++++ Input data

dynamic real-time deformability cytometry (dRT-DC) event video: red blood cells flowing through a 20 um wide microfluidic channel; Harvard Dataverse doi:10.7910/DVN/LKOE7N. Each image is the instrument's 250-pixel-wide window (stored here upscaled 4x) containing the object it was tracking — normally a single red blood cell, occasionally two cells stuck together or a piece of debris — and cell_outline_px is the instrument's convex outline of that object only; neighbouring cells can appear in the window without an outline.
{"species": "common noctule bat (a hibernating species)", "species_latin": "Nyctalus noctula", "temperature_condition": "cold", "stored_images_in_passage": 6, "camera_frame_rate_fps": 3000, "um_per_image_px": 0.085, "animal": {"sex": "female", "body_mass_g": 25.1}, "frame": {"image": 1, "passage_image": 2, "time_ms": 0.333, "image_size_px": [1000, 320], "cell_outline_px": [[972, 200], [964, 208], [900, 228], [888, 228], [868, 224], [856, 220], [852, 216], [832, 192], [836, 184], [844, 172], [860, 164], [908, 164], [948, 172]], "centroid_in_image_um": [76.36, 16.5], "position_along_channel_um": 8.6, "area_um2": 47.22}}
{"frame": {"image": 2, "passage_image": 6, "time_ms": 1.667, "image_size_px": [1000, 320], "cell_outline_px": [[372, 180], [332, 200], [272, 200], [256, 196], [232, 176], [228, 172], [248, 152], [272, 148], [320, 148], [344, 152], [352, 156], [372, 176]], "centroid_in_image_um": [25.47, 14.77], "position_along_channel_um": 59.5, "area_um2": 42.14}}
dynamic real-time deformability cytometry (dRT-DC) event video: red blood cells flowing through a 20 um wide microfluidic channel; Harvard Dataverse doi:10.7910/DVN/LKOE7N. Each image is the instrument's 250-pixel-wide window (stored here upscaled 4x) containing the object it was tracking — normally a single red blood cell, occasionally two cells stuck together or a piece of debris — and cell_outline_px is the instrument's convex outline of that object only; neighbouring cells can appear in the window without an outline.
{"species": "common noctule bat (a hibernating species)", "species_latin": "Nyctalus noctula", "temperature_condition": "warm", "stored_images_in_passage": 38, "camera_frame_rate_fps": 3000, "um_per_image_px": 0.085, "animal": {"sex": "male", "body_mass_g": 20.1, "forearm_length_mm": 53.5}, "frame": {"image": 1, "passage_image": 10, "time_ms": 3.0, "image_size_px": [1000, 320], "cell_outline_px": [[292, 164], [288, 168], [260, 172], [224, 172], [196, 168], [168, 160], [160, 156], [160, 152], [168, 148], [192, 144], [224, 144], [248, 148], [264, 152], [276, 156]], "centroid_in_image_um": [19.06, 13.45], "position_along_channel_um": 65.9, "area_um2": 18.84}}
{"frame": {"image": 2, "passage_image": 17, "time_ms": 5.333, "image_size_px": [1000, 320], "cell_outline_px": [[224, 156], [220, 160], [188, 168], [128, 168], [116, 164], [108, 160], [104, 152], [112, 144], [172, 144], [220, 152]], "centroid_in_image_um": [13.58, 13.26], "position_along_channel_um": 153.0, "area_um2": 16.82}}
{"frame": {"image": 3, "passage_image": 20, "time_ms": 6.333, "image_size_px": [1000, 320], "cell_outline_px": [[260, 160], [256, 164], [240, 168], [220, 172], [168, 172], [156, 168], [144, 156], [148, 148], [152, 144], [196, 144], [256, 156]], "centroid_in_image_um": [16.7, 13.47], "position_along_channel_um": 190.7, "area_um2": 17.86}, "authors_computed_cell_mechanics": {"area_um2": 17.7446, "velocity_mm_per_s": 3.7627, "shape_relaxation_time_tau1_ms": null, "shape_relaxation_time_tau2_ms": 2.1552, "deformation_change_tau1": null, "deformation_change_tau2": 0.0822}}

++++++++

### Stated problem:
Write out the material from the first line to the last, exactly.

### Answer for the task:
dynamic real-time deformability cytometry (dRT-DC) event video: red blood cells flowing through a 20 um wide microfluidic channel; Harvard Dataverse doi:10.7910/DVN/LKOE7N. Each image is the instrument's 250-pixel-wide window (stored here upscaled 4x) containing the object it was tracking — normally a single red blood cell, occasionally two cells stuck together or a piece of debris — and cell_outline_px is the instrument's convex outline of that object only; neighbouring cells can appear in the window without an outline.
{"species": "common noctule bat (a hibernating species)", "species_latin": "Nyctalus noctula", "temperature_condition": "cold", "stored_images_in_passage": 6, "camera_frame_rate_fps": 3000, "um_per_image_px": 0.085, "animal": {"sex": "female", "body_mass_g": 25.1}, "frame": {"image": 1, "passage_image": 2, "time_ms": 0.333, "image_size_px": [1000, 320], "cell_outline_px": [[972, 200], [964, 208], [900, 228], [888, 228], [868, 224], [856, 220], [852, 216], [832, 192], [836, 184], [844, 172], [860, 164], [908, 164], [948, 172]], "centroid_in_image_um": [76.36, 16.5], "position_along_channel_um": 8.6, "area_um2": 47.22}}
{"frame": {"image": 2, "passage_image": 6, "time_ms": 1.667, "image_size_px": [1000, 320], "cell_outline_px": [[372, 180], [332, 200], [272, 200], [256, 196], [232, 176], [228, 172], [248, 152], [272, 148], [320, 148], [344, 152], [352, 156], [372, 176]], "centroid_in_image_um": [25.47, 14.77], "position_along_channel_um": 59.5, "area_um2": 42.14}}
dynamic real-time deformability cytometry (dRT-DC) event video: red blood cells flowing through a 20 um wide microfluidic channel; Harvard Dataverse doi:10.7910/DVN/LKOE7N. Each image is the instrument's 250-pixel-wide window (stored here upscaled 4x) containing the object it was tracking — normally a single red blood cell, occasionally two cells stuck together or a piece of debris — and cell_outline_px is the instrument's convex outline of that object only; neighbouring cells can appear in the window without an outline.
{"species": "common noctule bat (a hibernating species)", "species_latin": "Nyctalus noctula", "temperature_condition": "warm", "stored_images_in_passage": 38, "camera_frame_rate_fps": 3000, "um_per_image_px": 0.085, "animal": {"sex": "male", "body_mass_g": 20.1, "forearm_length_mm": 53.5}, "frame": {"image": 1, "passage_image": 10, "time_ms": 3.0, "image_size_px": [1000, 320], "cell_outline_px": [[292, 164], [288, 168], [260, 172], [224, 172], [196, 168], [168, 160], [160, 156], [160, 152], [168, 148], [192, 144], [224, 144], [248, 148], [264, 152], [276, 156]], "centroid_in_image_um": [19.06, 13.45], "position_along_channel_um": 65.9, "area_um2": 18.84}}
{"frame": {"image": 2, "passage_image": 17, "time_ms": 5.333, "image_size_px": [1000, 320], "cell_outline_px": [[224, 156], [220, 160], [188, 168], [128, 168], [116, 164], [108, 160], [104, 152], [112, 144], [172, 144], [220, 152]], "centroid_in_image_um": [13.58, 13.26], "position_along_channel_um": 153.0, "area_um2": 16.82}}
{"frame": {"image": 3, "passage_image": 20, "time_ms": 6.333, "image_size_px": [1000, 320], "cell_outline_px": [[260, 160], [256, 164], [240, 168], [220, 172], [168, 172], [156, 168], [144, 156], [148, 148], [152, 144], [196, 144], [256, 156]], "centroid_in_image_um": [16.7, 13.47], "position_along_channel_um": 190.7, "area_um2": 17.86}, "authors_computed_cell_mechanics": {"area_um2": 17.7446, "velocity_mm_per_s": 3.7627, "shape_relaxation_time_tau1_ms": null, "shape_relaxation_time_tau2_ms": 2.1552, "deformation_change_tau1": null, "deformation_change_tau2": 0.0822}}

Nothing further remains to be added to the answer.